- EXERCISE AIM
The following data has a line with "right knee: (1101, 592)" and a line with "right hip: (1130, 416)". Write out exactly those lines and all the lines between them.

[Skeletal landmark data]
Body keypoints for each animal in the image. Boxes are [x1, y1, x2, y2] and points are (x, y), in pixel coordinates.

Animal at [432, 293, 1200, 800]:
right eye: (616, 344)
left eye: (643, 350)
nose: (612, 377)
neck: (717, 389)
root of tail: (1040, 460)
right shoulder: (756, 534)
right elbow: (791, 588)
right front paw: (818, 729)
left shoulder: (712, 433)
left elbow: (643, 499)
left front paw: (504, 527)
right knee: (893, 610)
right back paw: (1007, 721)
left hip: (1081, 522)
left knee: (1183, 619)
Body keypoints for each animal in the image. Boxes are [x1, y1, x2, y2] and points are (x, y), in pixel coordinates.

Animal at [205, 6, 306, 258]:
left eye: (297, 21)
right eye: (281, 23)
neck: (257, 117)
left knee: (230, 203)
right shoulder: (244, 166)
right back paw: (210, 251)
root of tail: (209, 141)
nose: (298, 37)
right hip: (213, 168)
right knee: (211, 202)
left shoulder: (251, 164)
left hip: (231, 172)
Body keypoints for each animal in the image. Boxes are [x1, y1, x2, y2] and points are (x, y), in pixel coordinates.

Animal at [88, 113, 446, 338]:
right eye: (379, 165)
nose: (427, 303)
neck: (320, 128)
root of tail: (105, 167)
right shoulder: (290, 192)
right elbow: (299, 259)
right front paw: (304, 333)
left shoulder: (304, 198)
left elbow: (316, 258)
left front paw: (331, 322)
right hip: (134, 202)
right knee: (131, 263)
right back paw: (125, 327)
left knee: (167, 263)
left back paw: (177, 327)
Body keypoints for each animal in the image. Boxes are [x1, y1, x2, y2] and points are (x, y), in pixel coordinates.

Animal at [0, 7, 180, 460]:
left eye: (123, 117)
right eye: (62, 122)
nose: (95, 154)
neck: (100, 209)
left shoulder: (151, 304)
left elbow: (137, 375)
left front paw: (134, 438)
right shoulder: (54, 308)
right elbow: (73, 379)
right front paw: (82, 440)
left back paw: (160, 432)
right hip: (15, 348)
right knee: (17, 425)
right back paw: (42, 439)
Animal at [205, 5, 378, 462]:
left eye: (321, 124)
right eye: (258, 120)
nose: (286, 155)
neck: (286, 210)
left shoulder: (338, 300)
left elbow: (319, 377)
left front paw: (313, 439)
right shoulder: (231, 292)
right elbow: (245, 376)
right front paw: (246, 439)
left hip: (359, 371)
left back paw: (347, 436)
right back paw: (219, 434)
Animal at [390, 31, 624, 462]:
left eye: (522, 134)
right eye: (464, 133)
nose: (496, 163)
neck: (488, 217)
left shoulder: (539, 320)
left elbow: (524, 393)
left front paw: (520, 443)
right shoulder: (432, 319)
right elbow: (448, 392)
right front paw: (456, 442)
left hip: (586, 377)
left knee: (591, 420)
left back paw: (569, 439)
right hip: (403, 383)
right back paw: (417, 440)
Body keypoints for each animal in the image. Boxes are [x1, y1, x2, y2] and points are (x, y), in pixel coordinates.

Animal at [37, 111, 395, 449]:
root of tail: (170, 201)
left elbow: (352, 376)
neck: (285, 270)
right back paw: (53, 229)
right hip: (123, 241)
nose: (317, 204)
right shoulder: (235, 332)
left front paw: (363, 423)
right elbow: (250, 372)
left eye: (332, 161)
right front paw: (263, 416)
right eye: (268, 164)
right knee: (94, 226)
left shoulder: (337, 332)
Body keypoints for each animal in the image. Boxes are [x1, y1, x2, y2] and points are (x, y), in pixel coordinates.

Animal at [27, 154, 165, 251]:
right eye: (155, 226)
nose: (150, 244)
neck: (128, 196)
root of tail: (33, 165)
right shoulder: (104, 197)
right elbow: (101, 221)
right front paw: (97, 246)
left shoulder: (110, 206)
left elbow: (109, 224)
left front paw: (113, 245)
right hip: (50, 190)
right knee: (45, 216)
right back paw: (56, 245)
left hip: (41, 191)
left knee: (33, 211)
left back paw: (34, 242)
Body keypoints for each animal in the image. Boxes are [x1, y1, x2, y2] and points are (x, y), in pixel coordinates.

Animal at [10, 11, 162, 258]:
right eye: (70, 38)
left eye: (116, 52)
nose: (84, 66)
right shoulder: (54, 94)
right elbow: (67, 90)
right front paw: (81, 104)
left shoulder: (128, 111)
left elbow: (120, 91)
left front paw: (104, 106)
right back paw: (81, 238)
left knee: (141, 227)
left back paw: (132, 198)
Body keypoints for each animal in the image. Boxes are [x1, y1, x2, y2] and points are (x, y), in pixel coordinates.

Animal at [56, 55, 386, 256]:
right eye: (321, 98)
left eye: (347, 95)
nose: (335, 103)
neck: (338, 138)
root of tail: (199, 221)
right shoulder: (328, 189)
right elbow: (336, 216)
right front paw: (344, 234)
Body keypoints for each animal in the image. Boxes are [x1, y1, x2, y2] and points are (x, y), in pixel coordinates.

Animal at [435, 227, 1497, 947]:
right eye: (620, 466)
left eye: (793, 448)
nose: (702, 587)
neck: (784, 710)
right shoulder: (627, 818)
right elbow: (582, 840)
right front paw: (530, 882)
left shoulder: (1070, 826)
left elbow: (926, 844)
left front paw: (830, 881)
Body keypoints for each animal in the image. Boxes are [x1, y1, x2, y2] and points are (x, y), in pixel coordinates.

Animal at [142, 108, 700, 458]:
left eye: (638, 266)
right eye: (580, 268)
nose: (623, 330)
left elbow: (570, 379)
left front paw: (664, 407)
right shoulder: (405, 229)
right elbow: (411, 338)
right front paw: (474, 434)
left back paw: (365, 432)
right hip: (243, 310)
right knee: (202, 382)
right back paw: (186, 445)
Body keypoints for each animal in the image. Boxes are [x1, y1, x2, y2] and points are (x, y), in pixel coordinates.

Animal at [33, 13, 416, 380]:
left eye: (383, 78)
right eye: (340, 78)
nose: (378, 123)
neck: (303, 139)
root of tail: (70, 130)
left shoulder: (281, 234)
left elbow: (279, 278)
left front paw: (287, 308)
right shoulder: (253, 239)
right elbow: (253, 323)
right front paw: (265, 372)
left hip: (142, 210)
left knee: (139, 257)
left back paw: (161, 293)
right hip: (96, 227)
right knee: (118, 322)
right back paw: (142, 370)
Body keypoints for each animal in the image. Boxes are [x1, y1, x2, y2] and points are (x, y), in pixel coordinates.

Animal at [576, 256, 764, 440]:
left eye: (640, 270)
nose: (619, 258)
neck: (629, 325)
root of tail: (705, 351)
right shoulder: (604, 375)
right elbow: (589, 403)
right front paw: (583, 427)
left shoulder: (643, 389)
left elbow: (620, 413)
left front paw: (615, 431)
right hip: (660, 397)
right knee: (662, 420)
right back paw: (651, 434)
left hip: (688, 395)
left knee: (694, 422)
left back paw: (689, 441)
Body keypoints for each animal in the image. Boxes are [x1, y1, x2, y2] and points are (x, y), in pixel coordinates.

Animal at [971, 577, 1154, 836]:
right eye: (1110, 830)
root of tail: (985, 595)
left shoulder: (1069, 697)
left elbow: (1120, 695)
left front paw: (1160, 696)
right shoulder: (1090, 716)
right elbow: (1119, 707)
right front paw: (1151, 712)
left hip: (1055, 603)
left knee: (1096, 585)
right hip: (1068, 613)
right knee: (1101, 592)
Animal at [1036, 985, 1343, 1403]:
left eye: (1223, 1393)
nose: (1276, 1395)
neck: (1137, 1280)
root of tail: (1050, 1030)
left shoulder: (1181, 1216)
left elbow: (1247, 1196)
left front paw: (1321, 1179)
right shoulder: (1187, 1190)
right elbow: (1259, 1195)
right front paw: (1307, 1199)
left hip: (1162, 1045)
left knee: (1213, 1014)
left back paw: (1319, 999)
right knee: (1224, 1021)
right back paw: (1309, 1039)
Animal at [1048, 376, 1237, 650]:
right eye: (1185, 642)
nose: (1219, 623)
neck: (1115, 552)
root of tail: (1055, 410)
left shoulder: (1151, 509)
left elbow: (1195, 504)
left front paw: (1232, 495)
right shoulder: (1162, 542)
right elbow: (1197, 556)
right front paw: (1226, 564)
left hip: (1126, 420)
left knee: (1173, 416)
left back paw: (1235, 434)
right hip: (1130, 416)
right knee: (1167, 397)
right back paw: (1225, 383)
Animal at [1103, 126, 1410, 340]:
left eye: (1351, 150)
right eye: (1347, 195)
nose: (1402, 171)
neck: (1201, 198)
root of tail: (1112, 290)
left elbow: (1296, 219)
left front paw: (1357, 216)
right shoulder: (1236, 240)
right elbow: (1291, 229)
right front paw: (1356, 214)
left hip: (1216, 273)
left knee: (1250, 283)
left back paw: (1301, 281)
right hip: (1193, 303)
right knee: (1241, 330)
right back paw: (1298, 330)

- ANSWER SECTION
right knee: (1101, 592)
Animal at [1036, 985, 1343, 1403]:
left eye: (1223, 1393)
nose: (1276, 1395)
neck: (1137, 1280)
root of tail: (1050, 1030)
left shoulder: (1181, 1216)
left elbow: (1247, 1196)
left front paw: (1321, 1179)
right shoulder: (1187, 1190)
right elbow: (1259, 1195)
right front paw: (1307, 1199)
left hip: (1162, 1045)
left knee: (1213, 1014)
left back paw: (1319, 999)
right knee: (1224, 1021)
right back paw: (1309, 1039)
Animal at [1048, 376, 1237, 650]:
right eye: (1185, 642)
nose: (1219, 623)
neck: (1115, 552)
root of tail: (1055, 410)
left shoulder: (1151, 509)
left elbow: (1195, 504)
left front paw: (1232, 495)
right shoulder: (1162, 542)
right elbow: (1197, 556)
right front paw: (1226, 564)
left hip: (1126, 420)
left knee: (1173, 416)
left back paw: (1235, 434)
right hip: (1130, 416)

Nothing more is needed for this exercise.